● **Reading passage**

• • •

It's of course pretty ludicrous to suggest that the party of Richard Nixon's chief political dirty tricks strategist Donald Segretti, Ronald Reagan's William "October surprise" Casey, the elder George Bush's Lee Atwater and the younger George Bush's Karl Rove is in any way a moral paragon that liberals compare at all badly to. But manipulating information in order to present it in the best, most politically effective light is not necessarily a bad thing. Let's recognize that there's absolutely no necessity, whether we're using Saul Alinsky or not, to be dishonest. The current debate over torture is an instructive case. Former VP Cheney gave an interview in which he claimed that there were still-secret documents that exonerated the Bush Administration on torture.

The Bushies want this question — “did torture stave off terror attacks and save lives?” — hovering in the air. There’s plenty of evidence that torture hasn’t worked at all and has done more harm than good. Even some former Bush administration officials have conceded it hasn’t done anything to stop terror attacks.
But it’s easy for the Cheney camp to muddy the waters and turn this into a matter of debate by citing unspecified classified info that supposedly supports the claim that it has saved lives — info that we’ll never see.

So no, the former VP isn't precisely lying. He's just making misleading statements that are difficult to disprove. This was a tactic used constantly during the Bush years, the continual referencing to information that very few people had access to. "Yeah, yeah. The info's solid. Just trust us!" Of course, all of the secret information turned out to be just so much nonsense. Do groups on the political left have that option? No, such groups don't have the option of keeping crucial information on national security threats inaccessible to the government of the United States. If they have important information and don't share it with the government, they're then criminally liable if an attack occurs. "Radical" groups don't have the same option to get away with being able to mislead the public as groups in charge of the government do. It's also useful to keep in mind the fact that the government has become much more close-lipped with information since Alinsky's book was written and that the internet has made it much easier to double-check partisan claims.

• • •

● **Given records**
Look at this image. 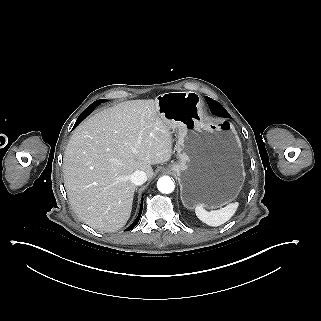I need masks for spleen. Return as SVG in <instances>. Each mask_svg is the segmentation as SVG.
<instances>
[{
  "label": "spleen",
  "mask_w": 321,
  "mask_h": 321,
  "mask_svg": "<svg viewBox=\"0 0 321 321\" xmlns=\"http://www.w3.org/2000/svg\"><path fill=\"white\" fill-rule=\"evenodd\" d=\"M238 206L239 203L234 202L218 210L207 211L201 205H197L195 207V214L203 223L212 227H218L230 220Z\"/></svg>",
  "instance_id": "1"
}]
</instances>
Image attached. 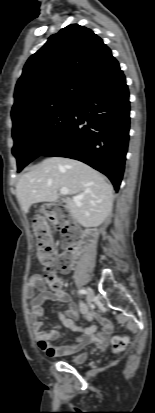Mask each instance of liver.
Here are the masks:
<instances>
[{
	"label": "liver",
	"mask_w": 155,
	"mask_h": 413,
	"mask_svg": "<svg viewBox=\"0 0 155 413\" xmlns=\"http://www.w3.org/2000/svg\"><path fill=\"white\" fill-rule=\"evenodd\" d=\"M66 187L68 195L79 200L64 199L72 217L84 227H97L110 215L113 187L90 166L74 159L51 157L23 174L16 186V195L24 213L33 204L55 202Z\"/></svg>",
	"instance_id": "liver-1"
}]
</instances>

• • •

● **Short exercise 1**
Render this sentence from the passage on Cheney and the torture debate in Spanish: "The current debate over torture is an instructive case."
● **Short exercise 2**
Answer these from the passage on Cheney and the torture debate:
(a) What did Cheney claim the still-secret documents did?
(b) Who, besides critics, has conceded that torture hasn't stopped terror attacks?
(c) What has made it much easier to double-check partisan claims?
● **Short exercise 3**
Pick up the passage on Cheney and the torture debate after its final sentence and extend it with a few more of your own.
The data plays no role in what is asked here.

● **Task answer 1**
El debate actual sobre la tortura es un caso instructivo.

● **Task answer 2**
(a) They exonerated the Bush Administration on torture.
(b) Some former Bush administration officials.
(c) The internet.

● **Task answer 3**
Is there anything to the idea that if "radicals" take over the US, that the US will experience a repeat of Cambodia 1975, with the cities emptied and intellectuals forced to work on farms in order to punish them for being snobs? I don't think people on the left are naturally or inherently superior to those on the right, but something very crucial happened between the time Alinsky wrote his book and today.

The Soviet Union collapsed.

One of Karl Marx's ideas was that states could transform. That a state could start out as capitalist, become socialist and proceed to being communist. Not only did capitalism prove to be far more durable than Marx thought, but the Soviet Union started out being a centralized, militaristic and tyrannical system. What was it when it collapsed? It hadn't changed a bit. It was still a centralized, militaristic and tyrannical system.

What lefties, liberals and progressives concluded from that was that political systems, as they grow from being small political groups to running whole states, don't change. They change scale, but they don't change their essence. If we want to end up with a system that's egalitarian, that takes advice from all quarters, that respects the contributions of everyone and allows even opponents to make the occasional contribution, then we have to begin that way. It has to be built that way from the ground up.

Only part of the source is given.